[EXERCISE GOAL]:
The tail of the records, from the line containing "神田 政幸（公益財団法人鉄道総合技術研究所構造" through the final line, should be printed exactly and on its own.

[Dataset excerpts]

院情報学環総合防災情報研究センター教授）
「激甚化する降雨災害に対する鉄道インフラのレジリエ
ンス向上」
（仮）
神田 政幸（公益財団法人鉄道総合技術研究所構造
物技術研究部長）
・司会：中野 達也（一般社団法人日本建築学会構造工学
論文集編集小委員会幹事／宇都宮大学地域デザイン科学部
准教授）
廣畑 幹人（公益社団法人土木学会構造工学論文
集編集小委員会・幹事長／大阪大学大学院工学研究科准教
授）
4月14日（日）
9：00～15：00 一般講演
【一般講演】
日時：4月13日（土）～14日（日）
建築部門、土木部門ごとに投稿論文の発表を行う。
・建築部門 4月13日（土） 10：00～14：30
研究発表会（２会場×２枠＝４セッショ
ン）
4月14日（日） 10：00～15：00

[EXERCISE RESULT]:
神田 政幸（公益財団法人鉄道総合技術研究所構造
物技術研究部長）
・司会：中野 達也（一般社団法人日本建築学会構造工学
論文集編集小委員会幹事／宇都宮大学地域デザイン科学部
准教授）
廣畑 幹人（公益社団法人土木学会構造工学論文
集編集小委員会・幹事長／大阪大学大学院工学研究科准教
授）
4月14日（日）
9：00～15：00 一般講演
【一般講演】
日時：4月13日（土）～14日（日）
建築部門、土木部門ごとに投稿論文の発表を行う。
・建築部門 4月13日（土） 10：00～14：30
研究発表会（２会場×２枠＝４セッショ
ン）
4月14日（日） 10：00～15：00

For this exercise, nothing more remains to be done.